§ EXERCISE: Nothing but the images is to be left out of your exact copy of the entries.

§ RECORDS FOR THIS TASK:

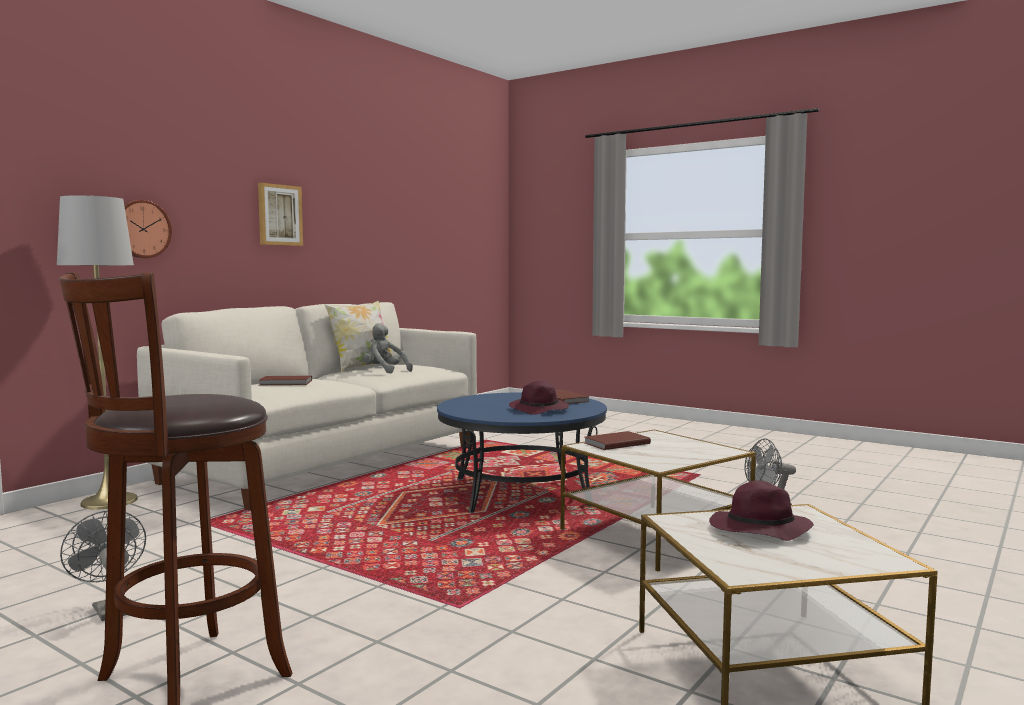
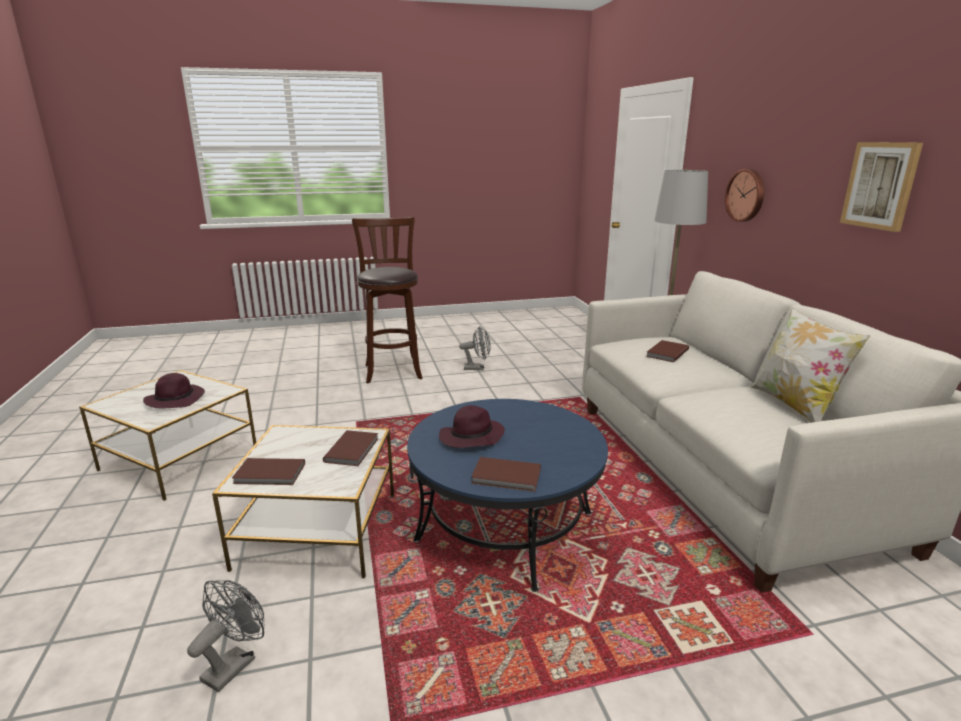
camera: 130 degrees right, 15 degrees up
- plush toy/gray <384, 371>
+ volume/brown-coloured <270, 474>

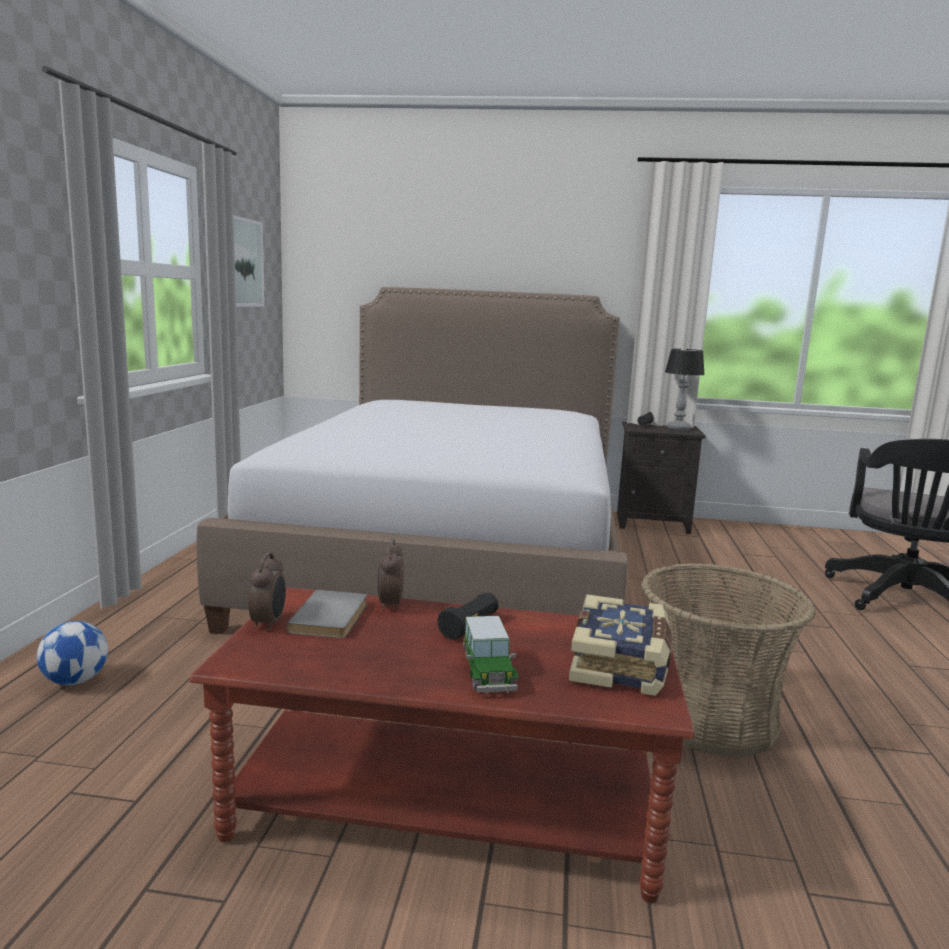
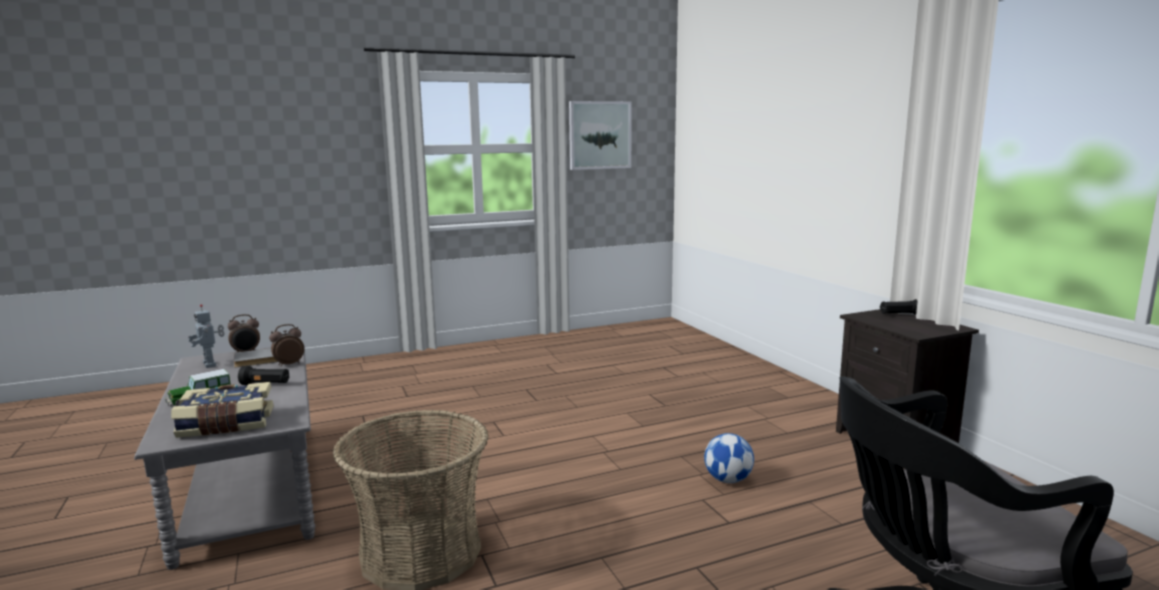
camera: 60 degrees right, 0 degrees up
- bedroom bed <451, 557>
- tabletop lamp <679, 428>
+ robot figure <211, 364>
~ football ball <75, 681> to <728, 480>
~ coffee table/brown-coloured <447, 805> to coffee table/gray <249, 488>

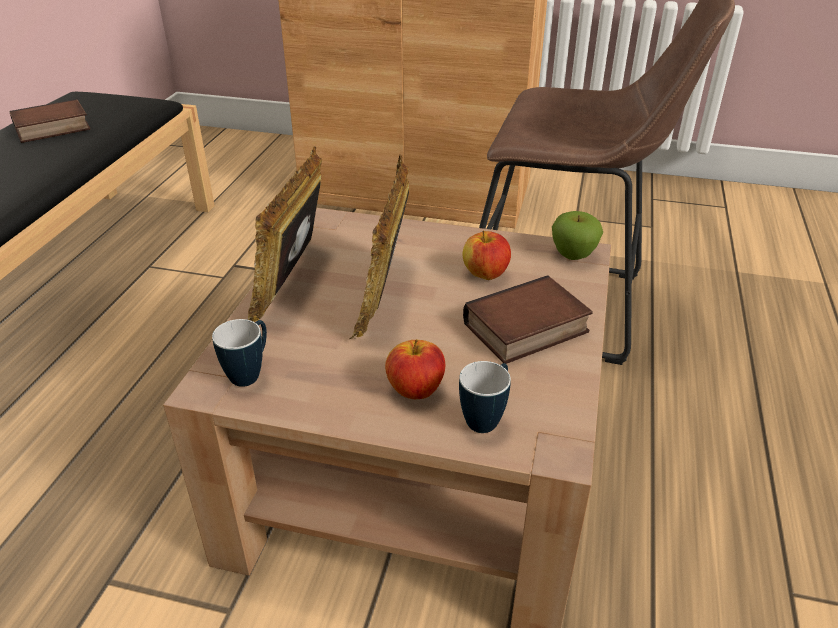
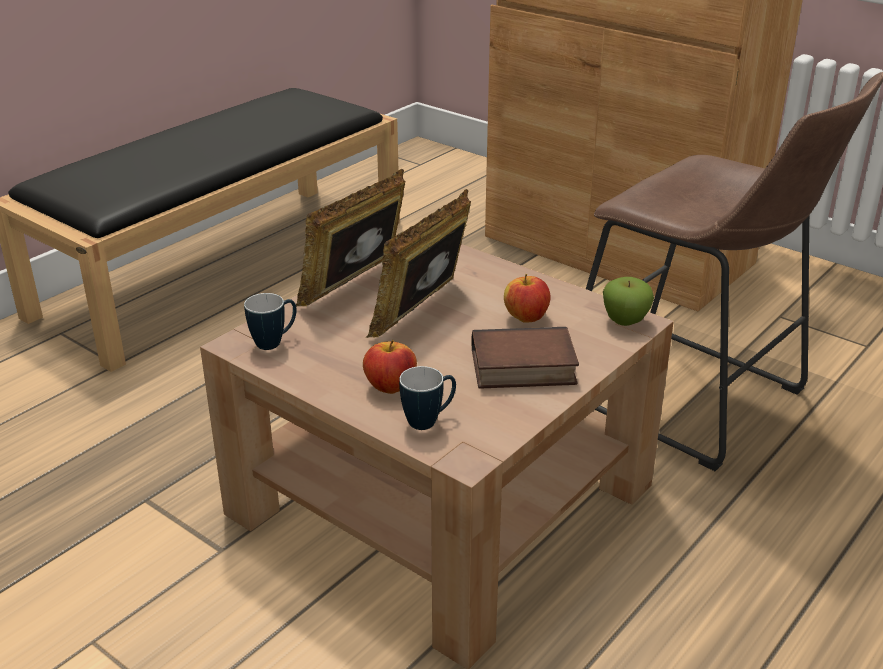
camera: 25 degrees right, 5 degrees down
- volume <51, 129>

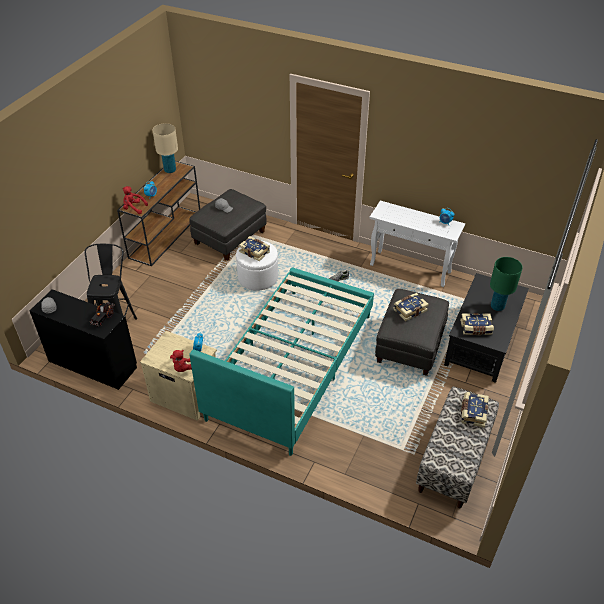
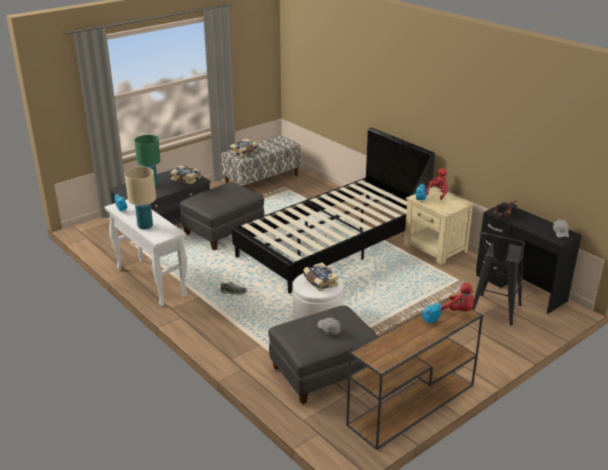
camera: 155 degrees left, 15 degrees down
- volume <409, 310>
~ tabletop lamp/beige-coloured <170, 170> to <145, 226>
~ bedroom bed/turquoise <291, 365> to bedroom bed/black-coloured <333, 244>

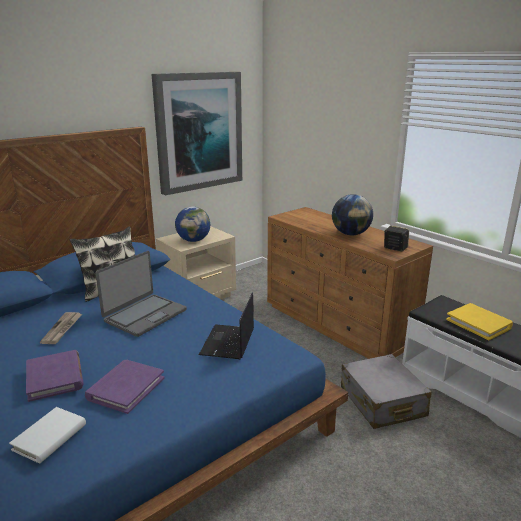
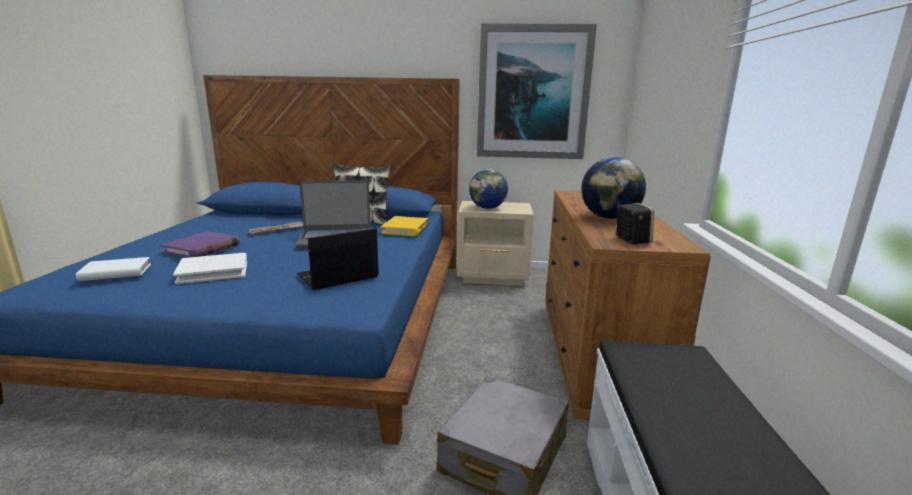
camera: 45 degrees right, 5 degrees down
~ volume/yellowish <478, 323> to <406, 229>
~ volume/purple <126, 388> to volume/whitish <213, 271>

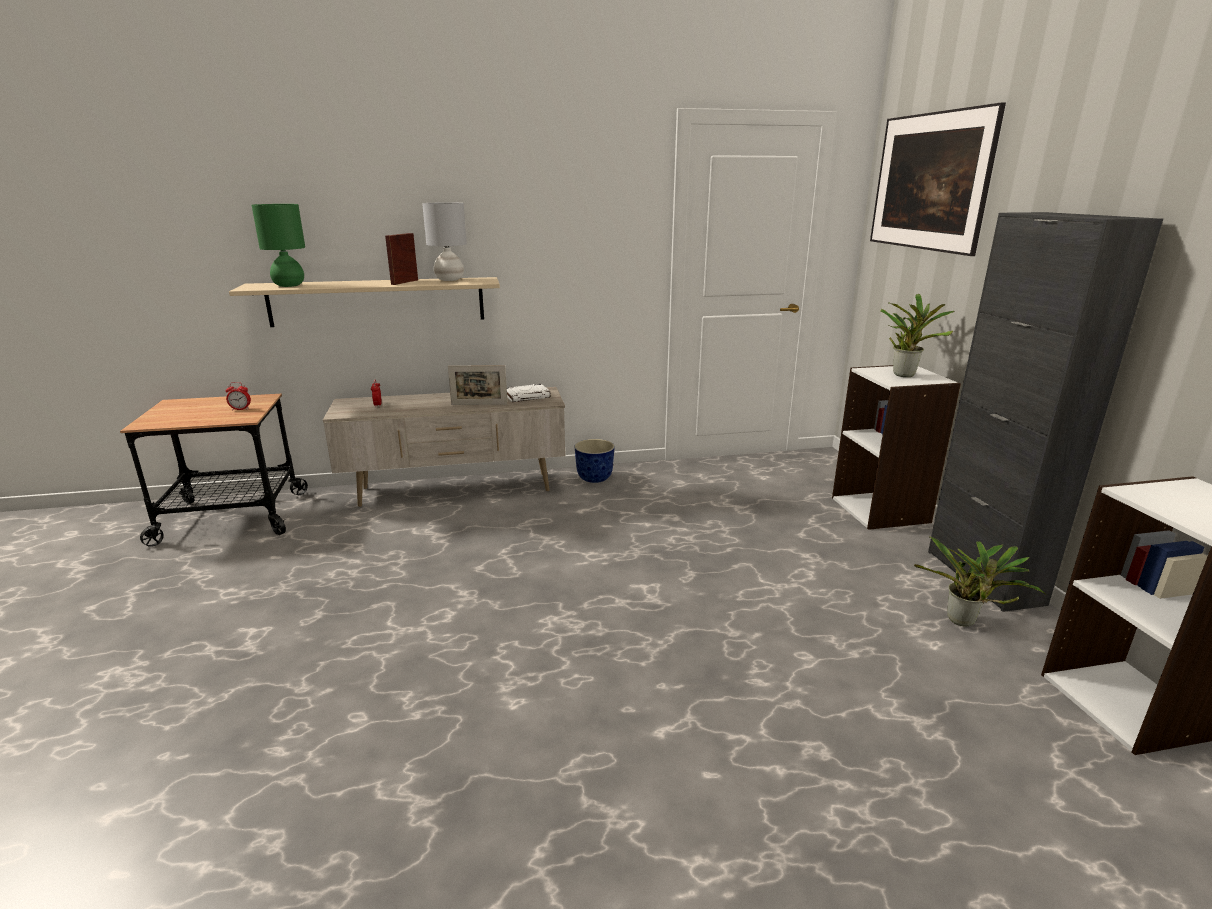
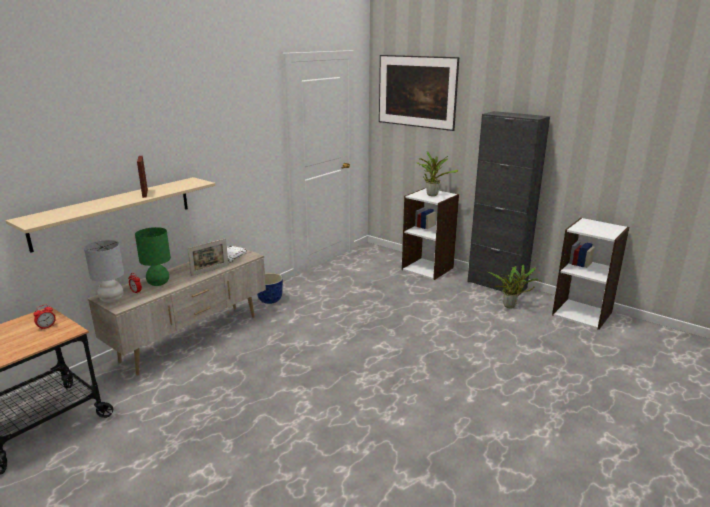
camera: 40 degrees left, 0 degrees up
~ tabletop lamp/green <289, 285> to <158, 283>
~ tabletop lamp/gray <449, 280> to <111, 299>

§ RESULT FOR THIS TASK:
camera: 130 degrees right, 15 degrees up
- plush toy/gray <384, 371>
+ volume/brown-coloured <270, 474>

camera: 60 degrees right, 0 degrees up
- bedroom bed <451, 557>
- tabletop lamp <679, 428>
+ robot figure <211, 364>
~ football ball <75, 681> to <728, 480>
~ coffee table/brown-coloured <447, 805> to coffee table/gray <249, 488>

camera: 25 degrees right, 5 degrees down
- volume <51, 129>

camera: 155 degrees left, 15 degrees down
- volume <409, 310>
~ tabletop lamp/beige-coloured <170, 170> to <145, 226>
~ bedroom bed/turquoise <291, 365> to bedroom bed/black-coloured <333, 244>

camera: 45 degrees right, 5 degrees down
~ volume/yellowish <478, 323> to <406, 229>
~ volume/purple <126, 388> to volume/whitish <213, 271>

camera: 40 degrees left, 0 degrees up
~ tabletop lamp/green <289, 285> to <158, 283>
~ tabletop lamp/gray <449, 280> to <111, 299>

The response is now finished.